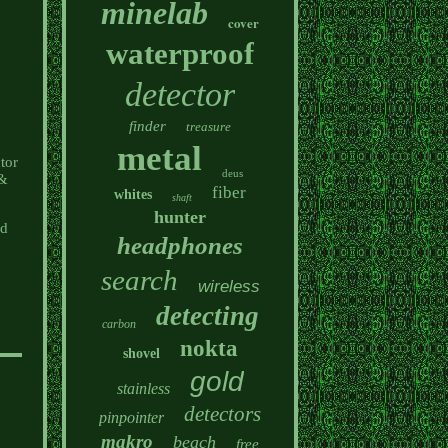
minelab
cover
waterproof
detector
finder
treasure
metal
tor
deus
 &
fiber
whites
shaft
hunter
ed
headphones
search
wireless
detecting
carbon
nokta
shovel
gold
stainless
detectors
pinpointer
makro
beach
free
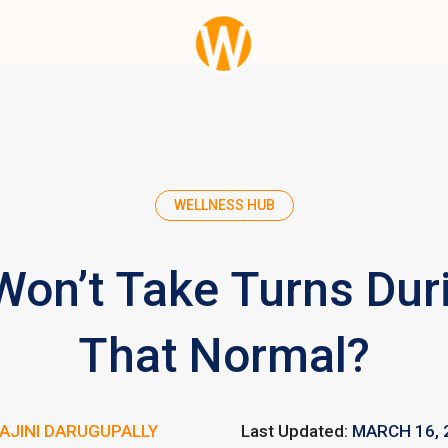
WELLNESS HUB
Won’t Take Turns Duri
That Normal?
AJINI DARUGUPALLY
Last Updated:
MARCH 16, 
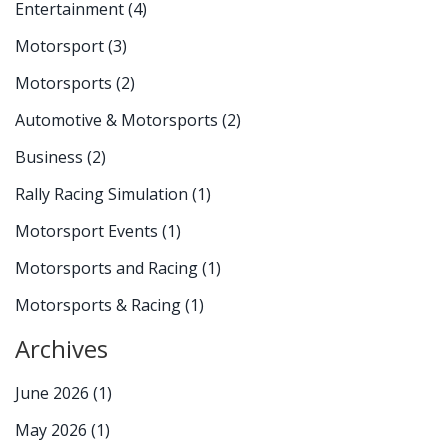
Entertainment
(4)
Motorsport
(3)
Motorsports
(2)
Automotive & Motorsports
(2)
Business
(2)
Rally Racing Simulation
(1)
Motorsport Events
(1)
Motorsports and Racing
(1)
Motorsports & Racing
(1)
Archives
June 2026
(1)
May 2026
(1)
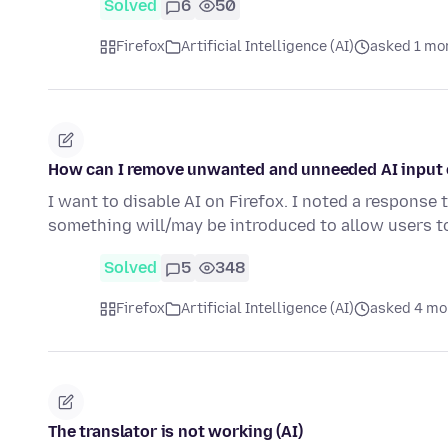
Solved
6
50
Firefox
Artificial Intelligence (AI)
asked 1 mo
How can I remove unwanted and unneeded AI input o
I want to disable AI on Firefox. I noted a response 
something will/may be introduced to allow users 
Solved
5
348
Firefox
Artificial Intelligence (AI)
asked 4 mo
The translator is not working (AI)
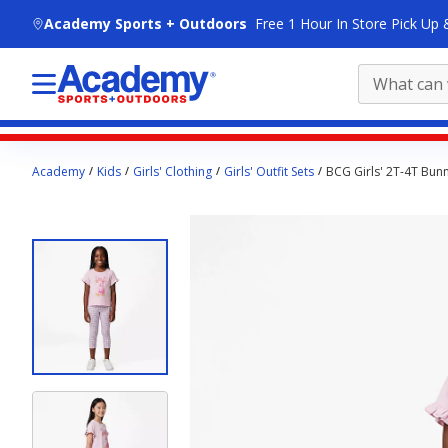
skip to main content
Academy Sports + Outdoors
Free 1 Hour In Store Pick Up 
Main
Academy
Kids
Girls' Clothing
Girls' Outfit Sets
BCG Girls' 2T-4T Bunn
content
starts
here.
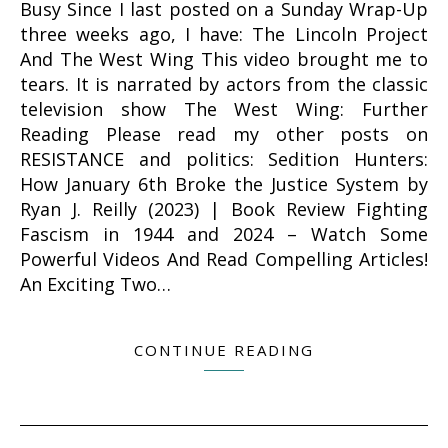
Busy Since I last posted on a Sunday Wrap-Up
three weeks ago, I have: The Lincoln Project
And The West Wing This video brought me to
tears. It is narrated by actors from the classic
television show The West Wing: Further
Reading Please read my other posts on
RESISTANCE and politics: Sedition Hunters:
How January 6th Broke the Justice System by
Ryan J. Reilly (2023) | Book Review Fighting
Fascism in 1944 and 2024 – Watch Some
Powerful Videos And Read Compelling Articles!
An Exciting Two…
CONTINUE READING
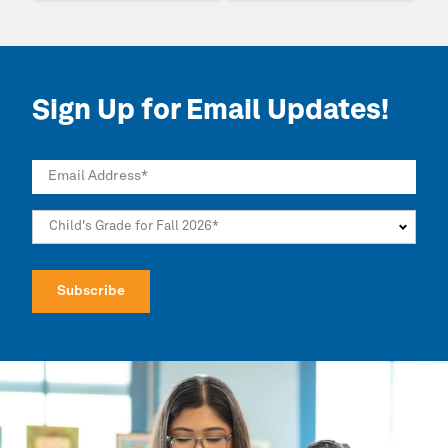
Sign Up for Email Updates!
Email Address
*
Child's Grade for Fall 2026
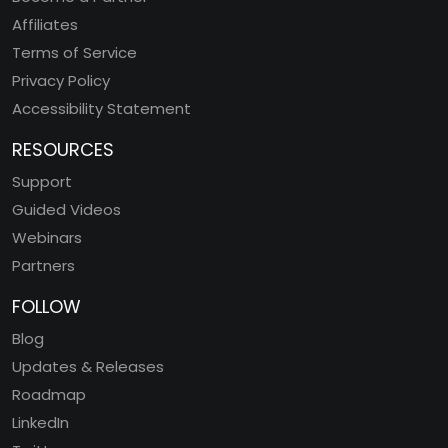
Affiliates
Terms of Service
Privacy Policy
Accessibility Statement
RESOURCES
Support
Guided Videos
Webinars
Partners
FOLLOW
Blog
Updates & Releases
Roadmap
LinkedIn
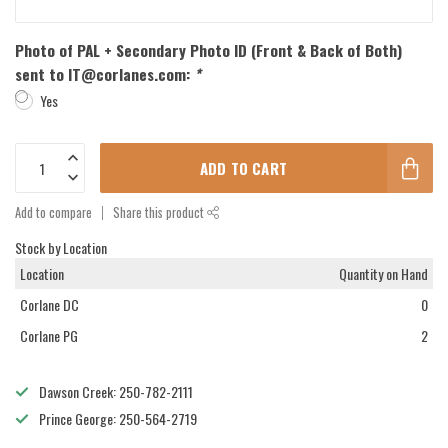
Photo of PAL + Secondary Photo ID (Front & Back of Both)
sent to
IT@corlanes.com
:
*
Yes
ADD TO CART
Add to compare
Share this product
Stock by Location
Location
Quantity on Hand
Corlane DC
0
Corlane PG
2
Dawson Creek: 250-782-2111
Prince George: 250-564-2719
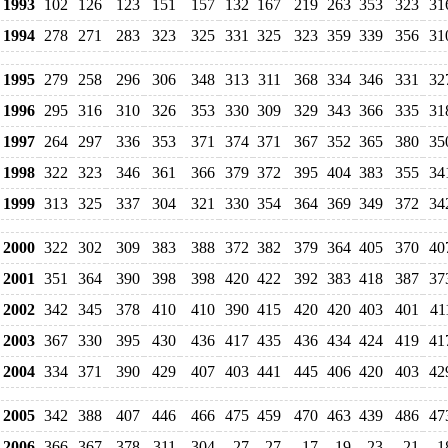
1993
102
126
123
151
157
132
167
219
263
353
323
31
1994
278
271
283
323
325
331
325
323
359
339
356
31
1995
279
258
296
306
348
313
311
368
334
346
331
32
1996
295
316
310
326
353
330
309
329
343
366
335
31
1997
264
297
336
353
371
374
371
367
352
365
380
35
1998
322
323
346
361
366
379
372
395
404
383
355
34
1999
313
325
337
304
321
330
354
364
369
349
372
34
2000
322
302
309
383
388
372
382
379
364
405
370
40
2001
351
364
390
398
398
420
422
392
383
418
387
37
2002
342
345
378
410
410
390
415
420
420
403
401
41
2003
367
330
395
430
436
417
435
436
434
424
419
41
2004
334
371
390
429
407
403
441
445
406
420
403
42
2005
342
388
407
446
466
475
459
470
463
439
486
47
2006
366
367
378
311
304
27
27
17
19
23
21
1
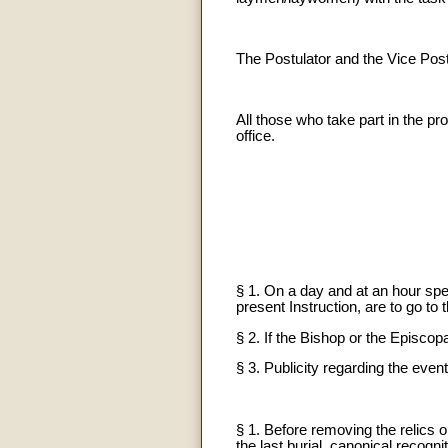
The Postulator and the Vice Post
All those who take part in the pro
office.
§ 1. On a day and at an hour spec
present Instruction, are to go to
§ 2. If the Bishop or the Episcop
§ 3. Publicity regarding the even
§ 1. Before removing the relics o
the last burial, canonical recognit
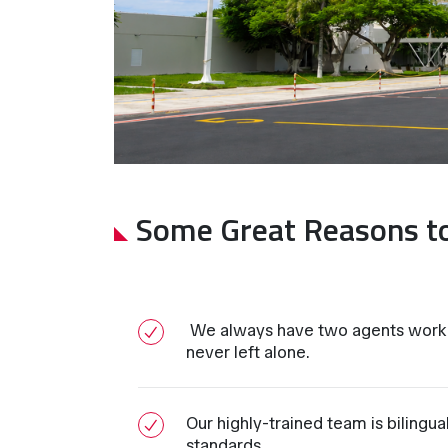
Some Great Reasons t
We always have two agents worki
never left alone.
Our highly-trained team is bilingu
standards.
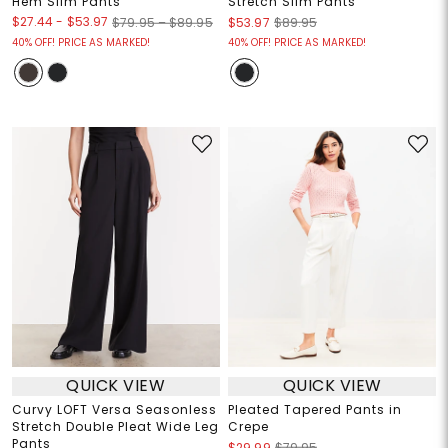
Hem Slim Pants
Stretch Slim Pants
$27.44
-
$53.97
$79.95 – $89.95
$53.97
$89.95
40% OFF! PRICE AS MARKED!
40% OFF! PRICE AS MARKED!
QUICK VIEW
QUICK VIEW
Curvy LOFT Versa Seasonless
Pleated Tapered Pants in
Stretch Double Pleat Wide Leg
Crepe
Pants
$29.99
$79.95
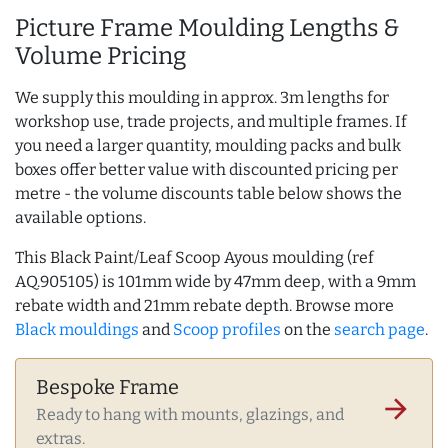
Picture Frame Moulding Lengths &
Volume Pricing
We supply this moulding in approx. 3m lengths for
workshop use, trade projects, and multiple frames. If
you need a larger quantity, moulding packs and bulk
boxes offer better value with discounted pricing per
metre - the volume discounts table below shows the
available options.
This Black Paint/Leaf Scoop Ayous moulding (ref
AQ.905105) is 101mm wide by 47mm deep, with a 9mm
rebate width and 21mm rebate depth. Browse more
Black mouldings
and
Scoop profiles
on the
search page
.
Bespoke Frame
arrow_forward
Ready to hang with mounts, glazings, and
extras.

________

■ Exercise description
Reproduce the part of the listing that starts with the line containing "Hem Slim Pants" and runs through the end of the listing, replacing "Pants" with "Trousers" and leaving everything else unchanged. Omit the pictures.

■ Answer space
Hem Slim Trousers
Stretch Slim Trousers
$27.44
-
$53.97
$79.95 – $89.95
$53.97
$89.95
40% OFF! PRICE AS MARKED!
40% OFF! PRICE AS MARKED!
QUICK VIEW
QUICK VIEW
Curvy LOFT Versa Seasonless
Pleated Tapered Trousers in
Stretch Double Pleat Wide Leg
Crepe
Trousers
$29.99
$79.95
Picture Frame Moulding Lengths &
Volume Pricing
We supply this moulding in approx. 3m lengths for
workshop use, trade projects, and multiple frames. If
you need a larger quantity, moulding packs and bulk
boxes offer better value with discounted pricing per
metre - the volume discounts table below shows the
available options.
This Black Paint/Leaf Scoop Ayous moulding (ref
AQ.905105) is 101mm wide by 47mm deep, with a 9mm
rebate width and 21mm rebate depth. Browse more
Black mouldings
and
Scoop profiles
on the
search page
.
Bespoke Frame
arrow_forward
Ready to hang with mounts, glazings, and
extras.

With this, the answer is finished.